What is expected
Rewrite the material below with "common name" replaced by "vernacular name" everywhere it occurs, changing nothing else. Omit the pictures from your answer.
··· Data provided ···
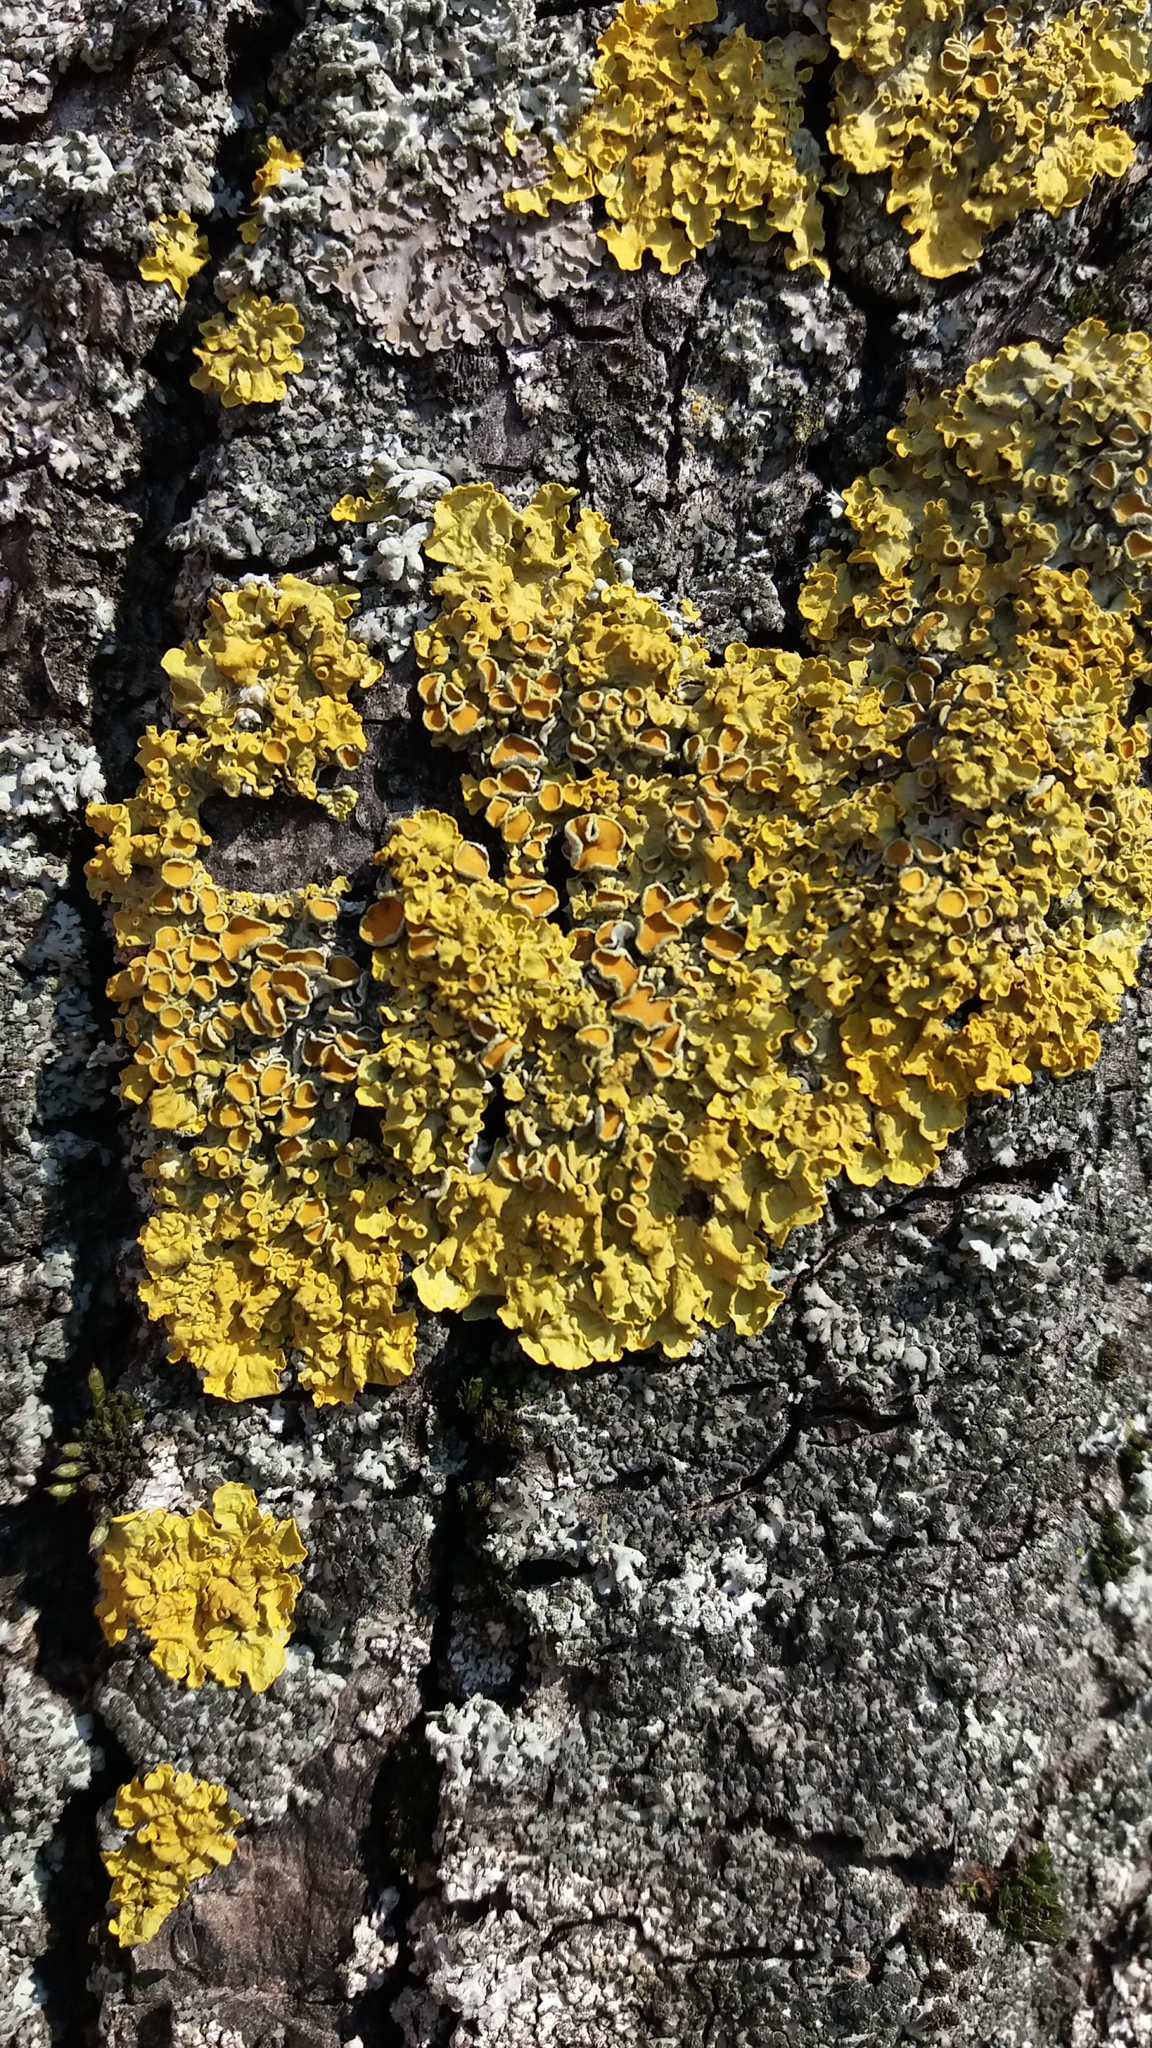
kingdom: Fungi
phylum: Ascomycota
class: Lecanoromycetes
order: Teloschistales
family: Teloschistaceae
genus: Xanthoria
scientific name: Xanthoria parietina
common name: Common orange lichen
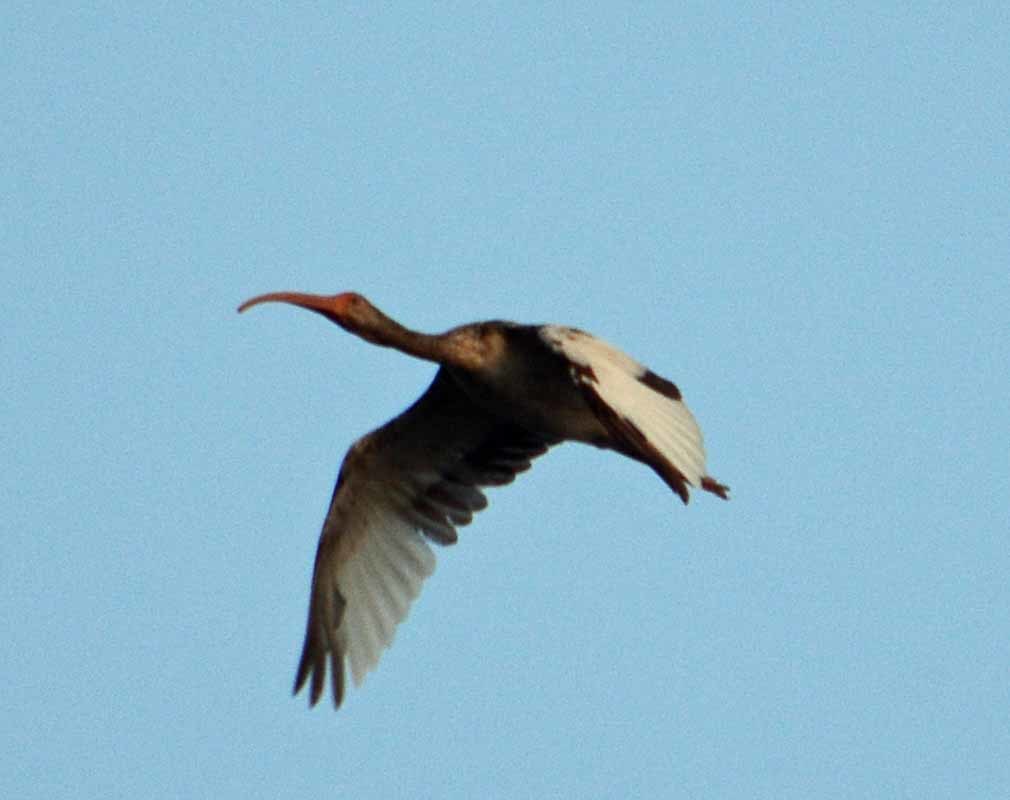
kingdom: Animalia
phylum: Chordata
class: Aves
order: Pelecaniformes
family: Threskiornithidae
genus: Eudocimus
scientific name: Eudocimus albus
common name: White ibis
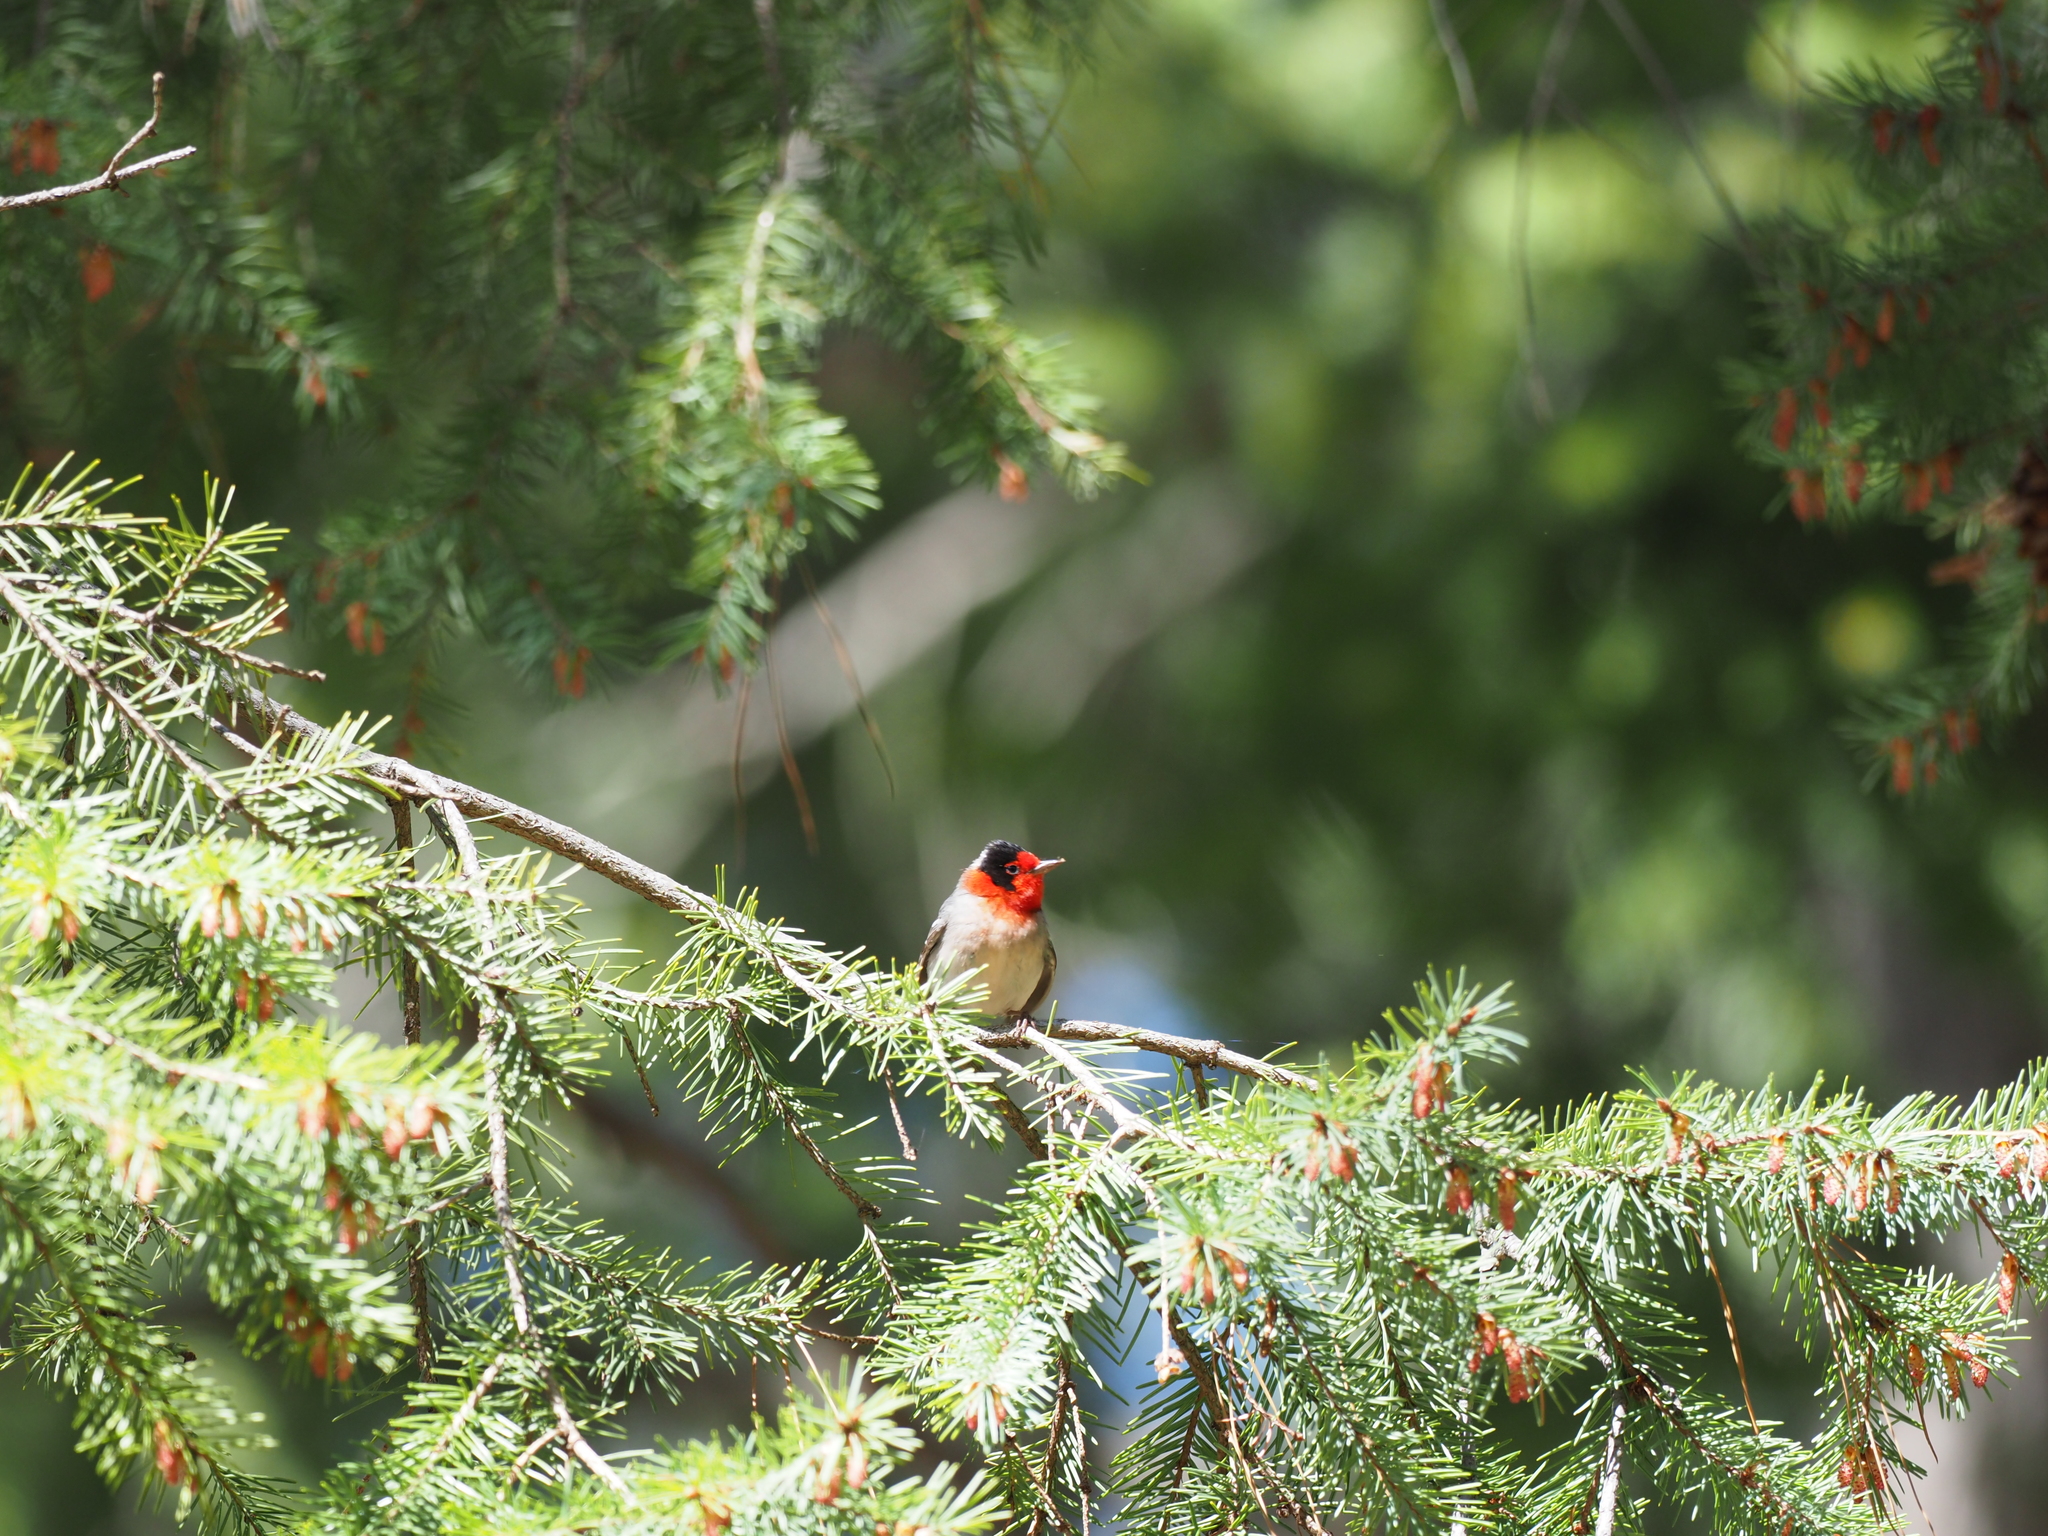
···
Solution
kingdom: Fungi
phylum: Ascomycota
class: Lecanoromycetes
order: Teloschistales
family: Teloschistaceae
genus: Xanthoria
scientific name: Xanthoria parietina
vernacular name: Common orange lichen
kingdom: Animalia
phylum: Chordata
class: Aves
order: Pelecaniformes
family: Threskiornithidae
genus: Eudocimus
scientific name: Eudocimus albus
vernacular name: White ibis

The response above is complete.